Look east next year

Three Stages at Folsom Lake College

Three Stages at Folsom Lake College will bring arts closer to home for residents of the area.

Three Stages at Folsom Lake College will bring arts closer to home for residents of the area.

For information about Three Stages performances or tickets, call (916) 608-6888 or visit www.threestages.net.

The new year gets a little brighter for east county fans of the performing arts, when Folsom Lake College opens a $50 million venue, as well as a new series hosting touring performers. The new complex will officially open on February 11 with the national touring company production of A Chorus Line, one of the most popular musicals from the 1970s.

Three Stages at Folsom Lake College will have, appropriately, three venues: an 850-seat main hall, with a stage big enough for dance, orchestra and chorus, or touring Broadway-style musicals; a 200-seat theater (expandable up to 240 seats with extra chairs) intended for plays and amplified jazz concerts; and a 99-seat recital hall with reverberant acoustics for unamplified chamber music. In addition, there is large central lobby with overhead walkways and stone walls serving the three venues. Three Stages also has two black-box performance/rehearsal spaces, a scene shop, a recording studio, classroom space and more.

The shape of the main hall, with its semicircular balcony and 46-foot-high proscenium stage, bears a structural kinship to Shakespeare’s Globe Theatre in London, as well as the Woodland Opera House in Woodland.

Three Stages is a much more extensive facility than you’ll find at any other of the area’s community colleges. How did Folsom Lake College do it?

Back in 2003, a feasibility study (one of the consultants was Bill Blake, who subsequently became the managing director at Sacramento’s B Street Theatre) determined that some 218,000 people live in close proximity to Three Stages in communities including Folsom, Rancho Cordova, Orangevale, Fair Oaks, El Dorado Hills and Cameron Park. But the area had only high-school auditoriums and churches as venues for performances. So Three Stages became eligible for additional state funding to make it a regional arts center.

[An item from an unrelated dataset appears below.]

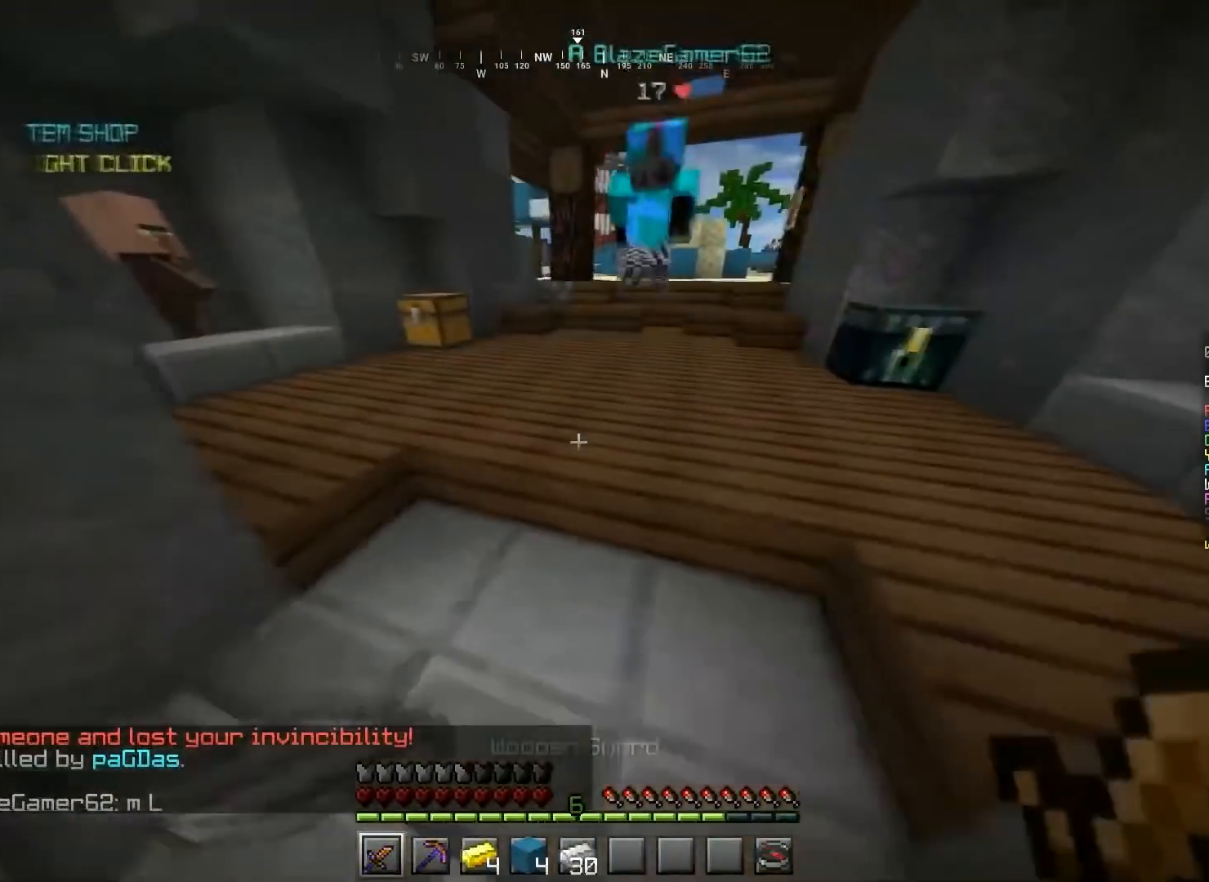
{"keys": ["a", "d", "space", "w"], "mouse": [], "events": [[234, "a", "up"], [267, "space", "down"], [367, "d", "down"], [501, "a", "down"]]}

Groups that will be renting and presenting at Three Stages include the Folsom Symphony (an independent organization, not affiliated with Folsom Lake College), which has been putting on concerts in a high-school auditorium. Other groups that will be taking performances to Three Stages include the Sacramento Philharmonic Orchestra and the Sacramento Ballet. Both of these groups have been interested in the Folsom area for some time, but until now there has not been a big enough venue. Other groups planning to rent and perform at Three Stages include the Sierra Community Chorus and the Folsom Lake Community Concert Association.

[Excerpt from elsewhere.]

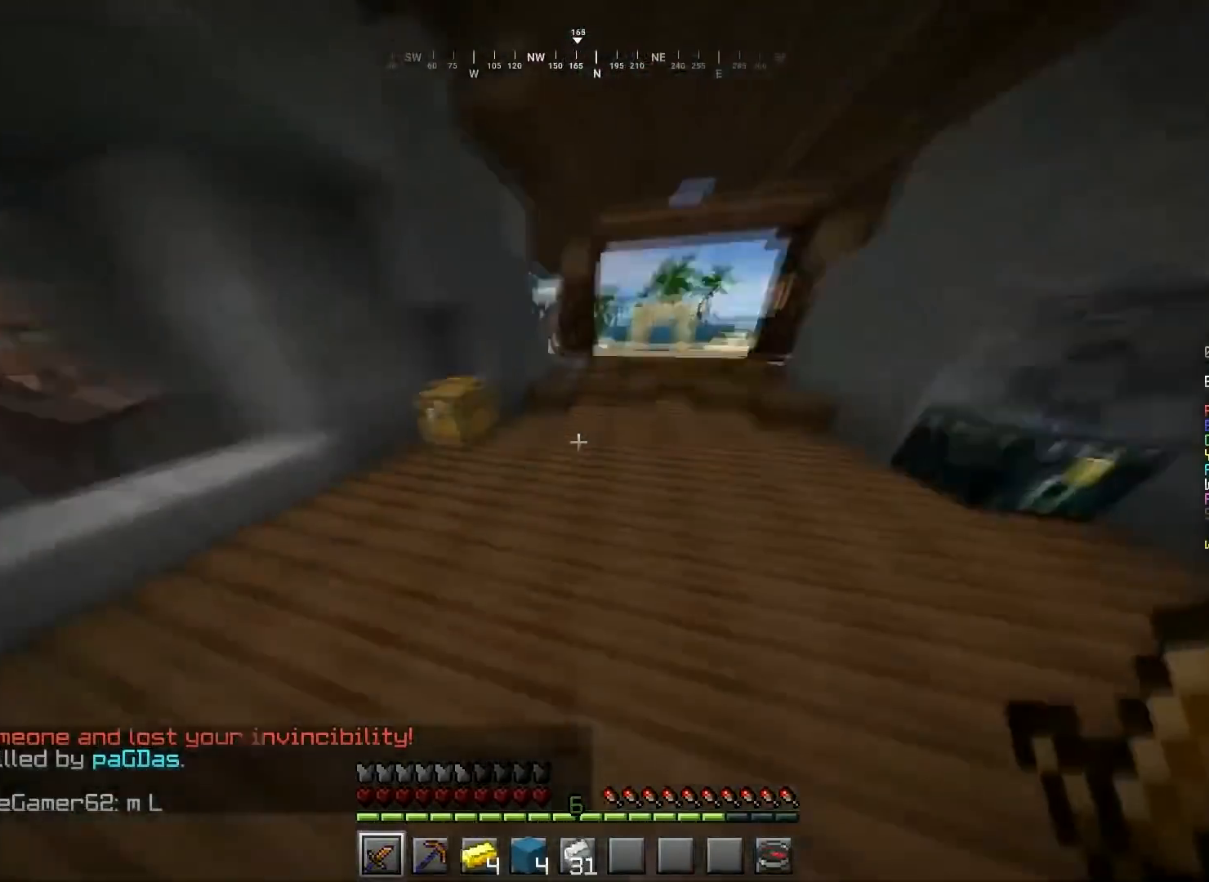
{"keys": ["d"], "mouse": ["left"], "events": [[33, "d", "up"], [66, "space", "up"], [100, "mouse_left", "down"], [233, "mouse_left", "up"], [267, "d", "down"], [300, "a", "up"], [333, "mouse_left", "down"], [433, "mouse_left", "up"], [433, "w", "up"], [500, "mouse_left", "down"]]}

In addition to A Chorus Line, the Three Stages Presents series will be bringing in the Joffrey Ballet, Aquila Theatre, singer Rosanne Cash, the Harlem Gospel Choir, speaker and pioneering feminist Gloria Steinem, Hal Holbrook performing Mark Twain Tonight and more.

As you would expect, Three Stages will also be hosting ensembles from Folsom Lake College, including the Falcon’s Eye Theatre (doing Thornton Wilder’s The Skin of Our Teeth in March), the Folsom Lake College Afro-Cuban Funk Band, and music and dance ensembles from the college.